Den Ärger vieler Autofahrer über die hohen Spritpreise kann man nachvollziehen. Sie geben den Ölmultis und der Regierung die Schuld, und müssen nicht wissen, dass es der hohe Rohölpreis und der relativ schwache Euro sind, die Tanken derzeit so teuer machen. Dazu kommt die Steuerbelastung auf Treibstoff, die allerdings in den meisten Nachbarländern noch höher ist, aus budgetären und ökologischen Gründen.

Am Samstag aber hat eine österreichische Regierungspartei diesen Ärger sich zu eigen gemacht, und aus Protest gegen den "Spritpreiswahnsinn" eine Autobahn blockiert – was sonst nur zornige Bauern, Frächter oder Bürgerinitiativen tun. Die FPK unter ihrem Parteichef Uwe Scheuch hat damit ein Meisterstück an billigem Populismus und Narretei außerhalb des Faschings geliefert.

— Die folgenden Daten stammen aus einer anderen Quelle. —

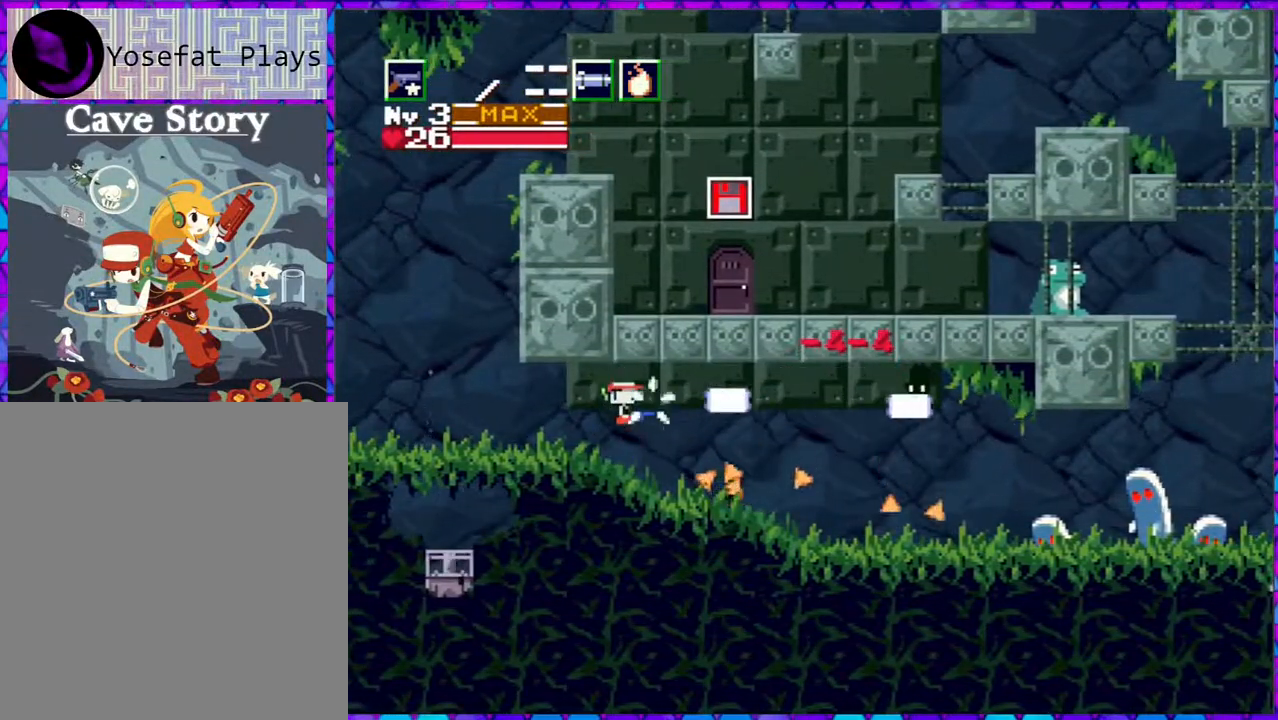
{"buttons": ["DPAD_RIGHT"], "right_stick": "center", "events": [[117, "Y", "up"], [133, "DPAD_RIGHT", "down"]]}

Natürlich weiß Scheuch, dass die Bundesregierung nichts gegen die Weltmarktpreise machen kann. Und seine Forderung nach Senkung der Mineralölsteuer ist genauso verlogen: Der Staat braucht das Geld, und im Vergleich zu den Umweltkosten, die Autofahrer verursachen, zahlen sie immer noch zu wenig.

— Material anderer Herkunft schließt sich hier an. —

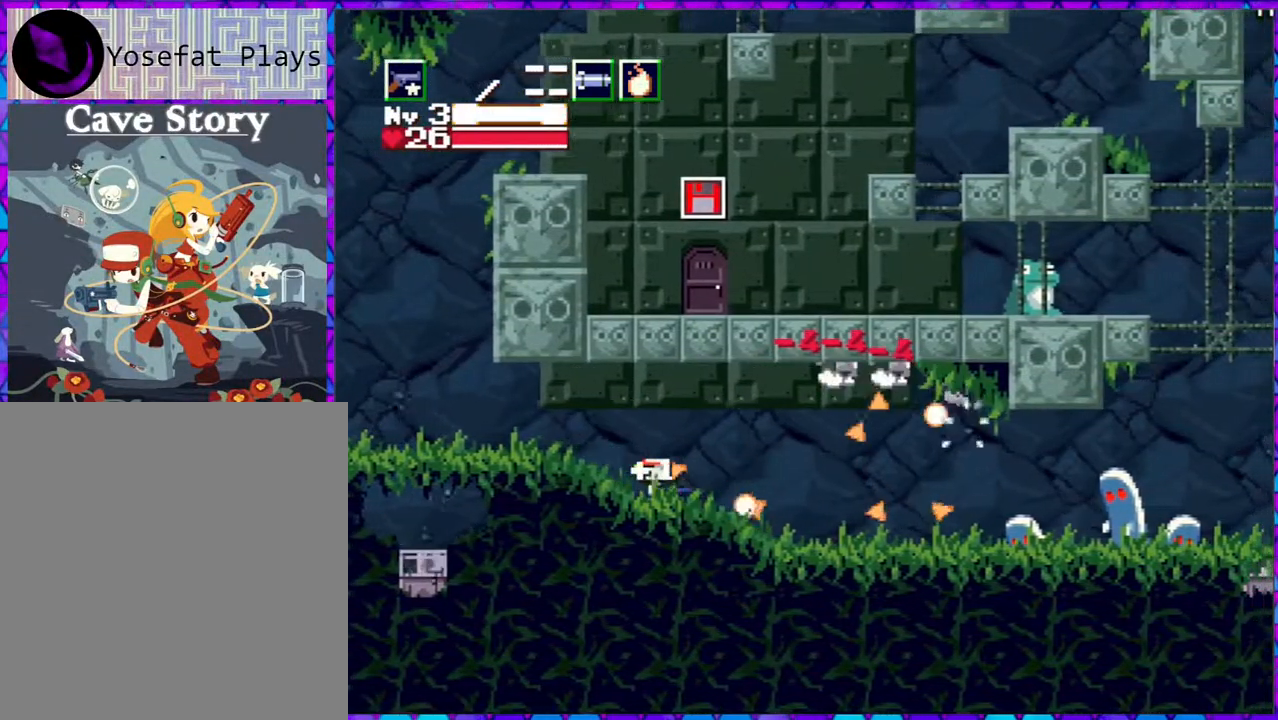
{"buttons": [], "right_stick": "center", "events": [[133, "Y", "down"], [167, "DPAD_RIGHT", "up"], [167, "Y", "up"], [250, "Y", "down"], [317, "Y", "up"], [383, "Y", "down"], [467, "Y", "up"]]}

Es gibt Länder, in denen der Staat Autofahren subventioniert – Iran, Venezuela, Indonesien oder Nigeria. Offenbar will Scheuch Österreich auf dieses Niveau bringen.

Die Regierungsverantwortung hat an diesem Samstag Urlaub gemacht. Scheuchs Hinweis, er und seine Parteifreunde hätten ohnehin keine Landesstraße blockiert, sondern mit der Tauernautobahn bloß eine Einrichtung des Bundes, war typisch für die Unverfrorenheit des erneut wegen Geschenkannahme angeklagten Landesrats.

Die Aktion war eine Fortsetzung der früheren Geldverteilungsaktionen von Jörg Haider. Bloß hat Kärnten kein Geld mehr zu verteilen, nachdem die Freiheitlichen das Land wirtschaftlich ruiniert haben. Nun wird halt anders an die dumpf-materialistischen Instinkte der Wähler appelliert.

Ich bin weiterhin der Meinung, dass Scheuch in seine „Part of the Game“-Prozess keinen Schuldspruch verdient, oder wenn ja, nur eine geringe Strafe. Aber unabhängig davon gehört er mit Schimpf und Schande aus der Politik eines zivilisierten Staates gejagt.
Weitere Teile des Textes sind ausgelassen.